» **PROBLEM STATEMENT**:
Return every line of the records below that contains the word "duurzame".

» **RECORDED DATA**:
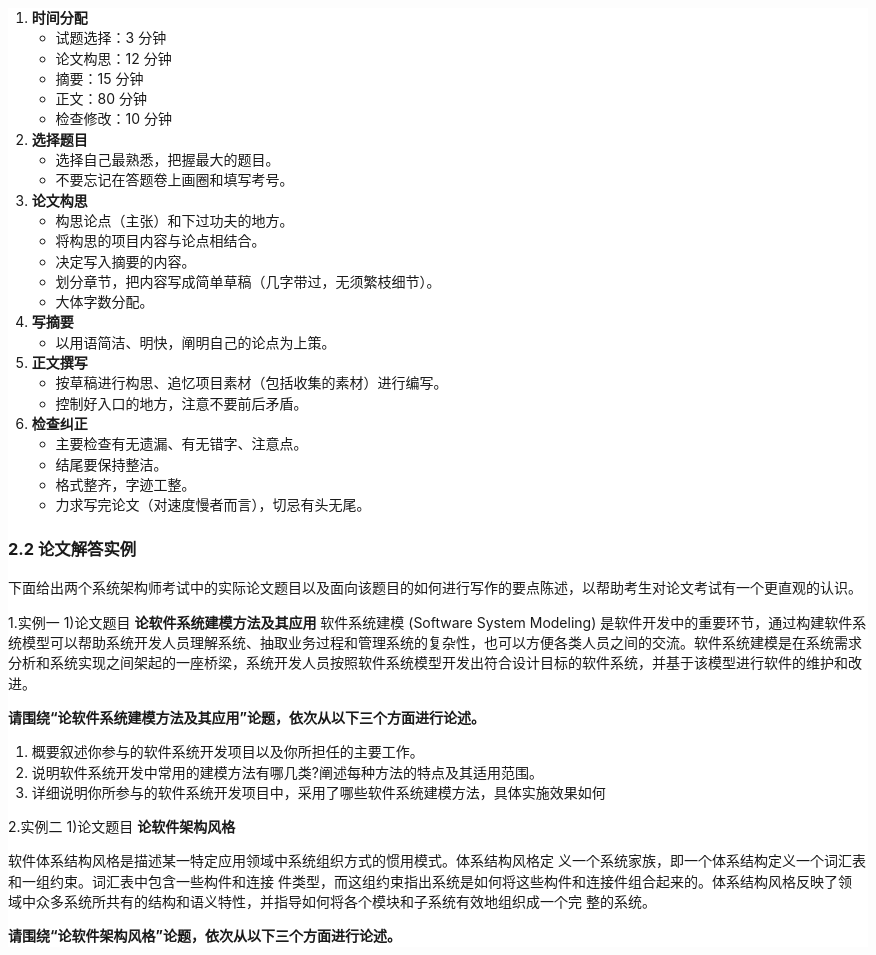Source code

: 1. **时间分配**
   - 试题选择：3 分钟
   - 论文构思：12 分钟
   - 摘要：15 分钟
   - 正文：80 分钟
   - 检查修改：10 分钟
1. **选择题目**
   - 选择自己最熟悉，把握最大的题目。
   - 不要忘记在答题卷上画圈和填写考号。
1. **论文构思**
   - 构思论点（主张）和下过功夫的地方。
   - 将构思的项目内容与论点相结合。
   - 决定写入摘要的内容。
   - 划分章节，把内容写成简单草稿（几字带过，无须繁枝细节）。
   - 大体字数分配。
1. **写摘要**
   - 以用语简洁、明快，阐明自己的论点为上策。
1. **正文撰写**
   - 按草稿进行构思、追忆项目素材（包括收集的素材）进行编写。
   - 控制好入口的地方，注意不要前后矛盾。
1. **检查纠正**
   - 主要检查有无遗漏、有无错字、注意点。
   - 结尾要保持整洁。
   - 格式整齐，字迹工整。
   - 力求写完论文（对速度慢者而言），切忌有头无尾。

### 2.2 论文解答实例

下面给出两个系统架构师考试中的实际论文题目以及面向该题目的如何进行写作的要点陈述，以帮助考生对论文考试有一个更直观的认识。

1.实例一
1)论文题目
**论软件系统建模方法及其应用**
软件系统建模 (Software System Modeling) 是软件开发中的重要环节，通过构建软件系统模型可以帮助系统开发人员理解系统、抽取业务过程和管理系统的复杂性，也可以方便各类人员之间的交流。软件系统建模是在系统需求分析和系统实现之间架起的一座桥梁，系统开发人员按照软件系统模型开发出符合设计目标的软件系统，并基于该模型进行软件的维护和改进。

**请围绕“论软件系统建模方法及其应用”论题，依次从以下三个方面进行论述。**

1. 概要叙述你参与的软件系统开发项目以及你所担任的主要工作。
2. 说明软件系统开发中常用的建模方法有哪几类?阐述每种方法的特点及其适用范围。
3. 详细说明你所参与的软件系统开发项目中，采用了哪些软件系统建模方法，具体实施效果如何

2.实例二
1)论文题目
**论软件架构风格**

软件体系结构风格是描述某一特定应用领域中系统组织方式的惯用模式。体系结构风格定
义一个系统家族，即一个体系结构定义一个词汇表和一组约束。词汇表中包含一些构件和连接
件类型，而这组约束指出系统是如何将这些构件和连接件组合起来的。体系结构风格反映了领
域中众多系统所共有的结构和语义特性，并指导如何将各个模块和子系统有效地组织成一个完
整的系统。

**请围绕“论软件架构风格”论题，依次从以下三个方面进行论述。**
...
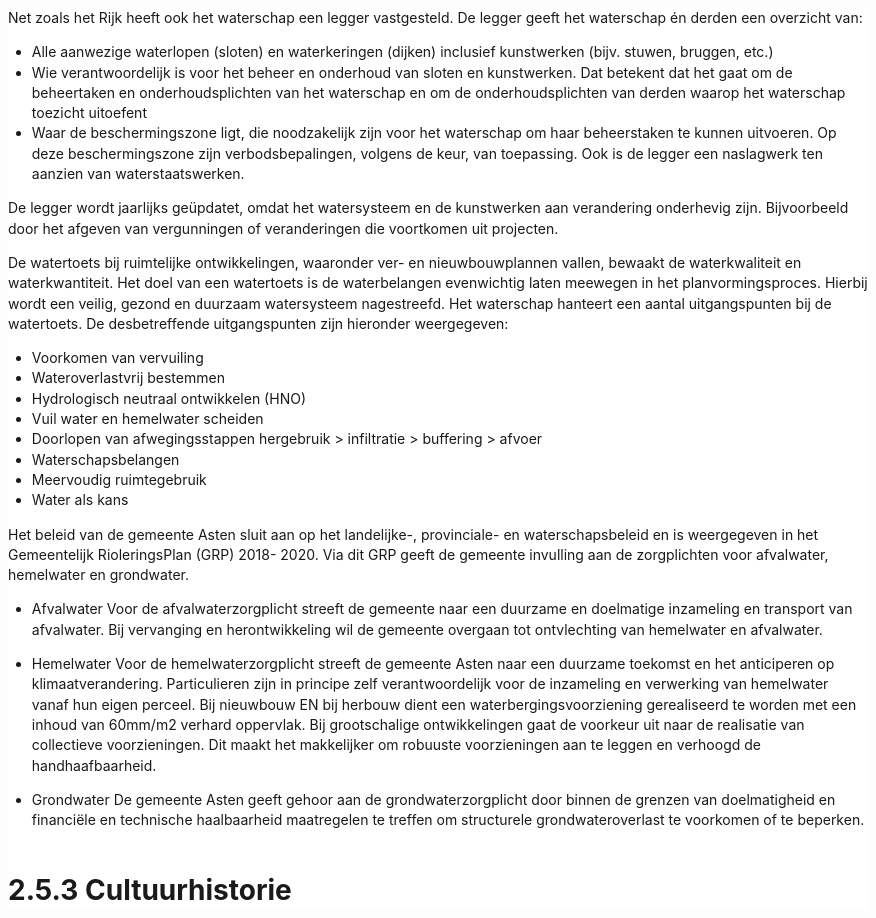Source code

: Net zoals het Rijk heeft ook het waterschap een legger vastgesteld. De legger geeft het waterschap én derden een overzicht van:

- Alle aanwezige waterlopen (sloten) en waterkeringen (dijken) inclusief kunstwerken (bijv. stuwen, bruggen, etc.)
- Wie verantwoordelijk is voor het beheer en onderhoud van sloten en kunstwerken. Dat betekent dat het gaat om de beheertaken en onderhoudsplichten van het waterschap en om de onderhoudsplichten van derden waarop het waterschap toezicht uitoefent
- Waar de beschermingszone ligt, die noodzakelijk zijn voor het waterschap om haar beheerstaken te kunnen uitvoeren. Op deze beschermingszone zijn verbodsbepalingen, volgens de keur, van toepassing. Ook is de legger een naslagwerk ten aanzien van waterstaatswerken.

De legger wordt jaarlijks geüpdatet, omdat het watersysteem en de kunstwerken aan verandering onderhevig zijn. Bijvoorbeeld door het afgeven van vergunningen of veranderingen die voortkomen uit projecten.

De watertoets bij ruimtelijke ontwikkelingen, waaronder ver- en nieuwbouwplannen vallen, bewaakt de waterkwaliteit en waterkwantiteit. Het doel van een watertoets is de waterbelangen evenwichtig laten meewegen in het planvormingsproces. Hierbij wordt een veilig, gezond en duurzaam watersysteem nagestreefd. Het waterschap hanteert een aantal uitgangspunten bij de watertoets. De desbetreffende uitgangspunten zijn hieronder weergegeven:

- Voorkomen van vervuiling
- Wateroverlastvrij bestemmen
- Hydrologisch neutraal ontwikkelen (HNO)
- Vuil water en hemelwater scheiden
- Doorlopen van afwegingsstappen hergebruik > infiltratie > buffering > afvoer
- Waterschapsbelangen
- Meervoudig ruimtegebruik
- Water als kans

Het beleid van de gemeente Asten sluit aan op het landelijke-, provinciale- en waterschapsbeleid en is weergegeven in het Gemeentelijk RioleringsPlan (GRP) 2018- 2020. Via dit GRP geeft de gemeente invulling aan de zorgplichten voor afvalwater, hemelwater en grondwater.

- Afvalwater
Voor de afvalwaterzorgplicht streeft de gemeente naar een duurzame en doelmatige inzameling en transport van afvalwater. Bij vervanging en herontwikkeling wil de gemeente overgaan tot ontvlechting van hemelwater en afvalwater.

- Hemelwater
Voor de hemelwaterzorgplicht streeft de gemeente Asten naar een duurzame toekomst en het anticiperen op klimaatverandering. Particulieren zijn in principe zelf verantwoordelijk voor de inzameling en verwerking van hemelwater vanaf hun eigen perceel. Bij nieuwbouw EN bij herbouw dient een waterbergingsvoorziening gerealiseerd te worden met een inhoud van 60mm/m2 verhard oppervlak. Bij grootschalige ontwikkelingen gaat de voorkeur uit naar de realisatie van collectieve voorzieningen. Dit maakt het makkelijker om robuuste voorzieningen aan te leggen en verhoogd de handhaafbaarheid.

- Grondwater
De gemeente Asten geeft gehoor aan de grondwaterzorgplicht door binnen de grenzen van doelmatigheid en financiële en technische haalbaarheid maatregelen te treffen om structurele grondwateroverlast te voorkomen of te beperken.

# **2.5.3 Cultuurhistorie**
==
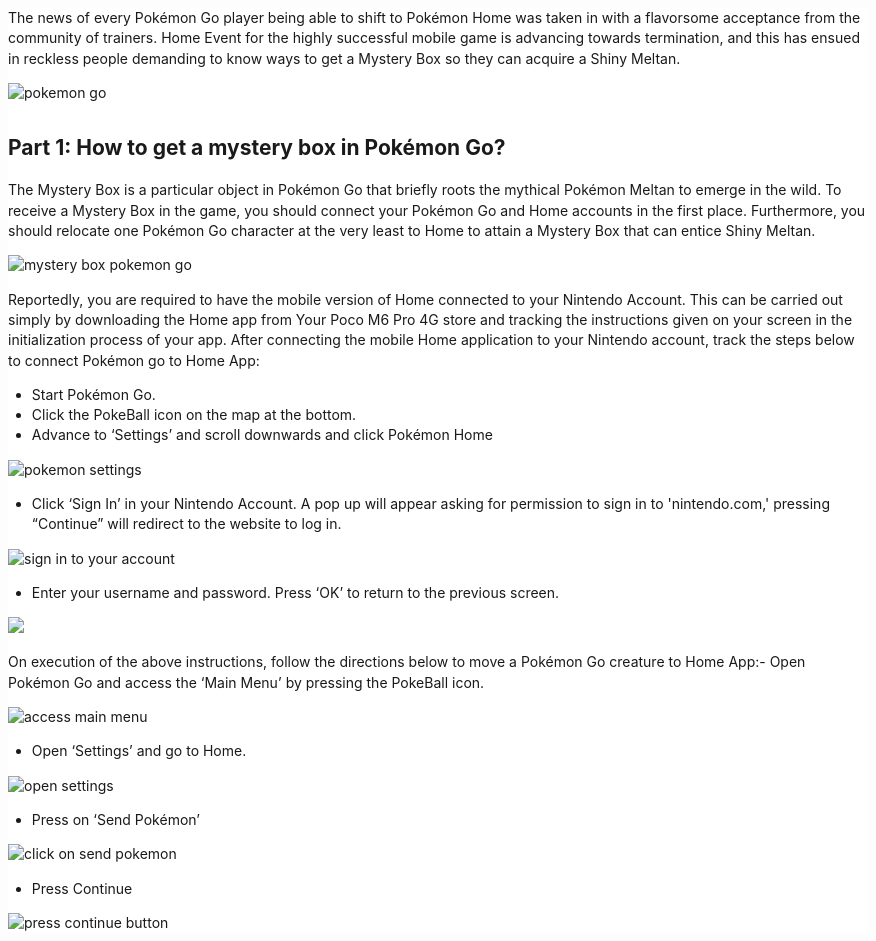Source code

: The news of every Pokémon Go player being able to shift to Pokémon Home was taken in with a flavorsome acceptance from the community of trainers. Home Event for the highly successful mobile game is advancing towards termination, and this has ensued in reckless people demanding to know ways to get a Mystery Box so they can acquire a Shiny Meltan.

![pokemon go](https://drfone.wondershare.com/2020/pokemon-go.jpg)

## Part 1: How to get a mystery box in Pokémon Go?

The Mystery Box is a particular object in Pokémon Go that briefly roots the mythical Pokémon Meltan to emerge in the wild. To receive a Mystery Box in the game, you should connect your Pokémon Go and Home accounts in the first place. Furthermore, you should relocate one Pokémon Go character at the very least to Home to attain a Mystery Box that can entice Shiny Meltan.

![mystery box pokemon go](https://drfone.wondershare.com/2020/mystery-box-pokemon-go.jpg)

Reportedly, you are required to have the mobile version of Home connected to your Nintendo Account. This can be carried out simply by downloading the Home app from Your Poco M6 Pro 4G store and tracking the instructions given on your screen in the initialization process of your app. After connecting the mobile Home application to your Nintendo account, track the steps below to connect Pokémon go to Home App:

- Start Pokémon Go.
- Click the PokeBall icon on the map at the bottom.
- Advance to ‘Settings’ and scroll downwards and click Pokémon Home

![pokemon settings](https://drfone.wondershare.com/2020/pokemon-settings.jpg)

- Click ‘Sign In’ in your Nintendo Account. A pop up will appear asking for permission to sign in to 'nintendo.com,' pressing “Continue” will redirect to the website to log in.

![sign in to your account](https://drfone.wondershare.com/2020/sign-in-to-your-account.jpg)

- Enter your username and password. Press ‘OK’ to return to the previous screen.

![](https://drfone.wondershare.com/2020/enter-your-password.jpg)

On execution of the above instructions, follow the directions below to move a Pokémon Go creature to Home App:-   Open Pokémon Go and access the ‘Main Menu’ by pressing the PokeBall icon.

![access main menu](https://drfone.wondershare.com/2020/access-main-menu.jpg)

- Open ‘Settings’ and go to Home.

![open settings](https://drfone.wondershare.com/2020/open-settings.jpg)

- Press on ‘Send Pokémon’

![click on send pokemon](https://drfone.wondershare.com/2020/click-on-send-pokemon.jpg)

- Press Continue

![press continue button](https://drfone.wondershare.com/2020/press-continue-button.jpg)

» **ANSWER TO THIS EXERCISE**:
Voor de afvalwaterzorgplicht streeft de gemeente naar een duurzame en doelmatige inzameling en transport van afvalwater. Bij vervanging en herontwikkeling wil de gemeente overgaan tot ontvlechting van hemelwater en afvalwater.
Voor de hemelwaterzorgplicht streeft de gemeente Asten naar een duurzame toekomst en het anticiperen op klimaatverandering. Particulieren zijn in principe zelf verantwoordelijk voor de inzameling en verwerking van hemelwater vanaf hun eigen perceel. Bij nieuwbouw EN bij herbouw dient een waterbergingsvoorziening gerealiseerd te worden met een inhoud van 60mm/m2 verhard oppervlak. Bij grootschalige ontwikkelingen gaat de voorkeur uit naar de realisatie van collectieve voorzieningen. Dit maakt het makkelijker om robuuste voorzieningen aan te leggen en verhoogd de handhaafbaarheid.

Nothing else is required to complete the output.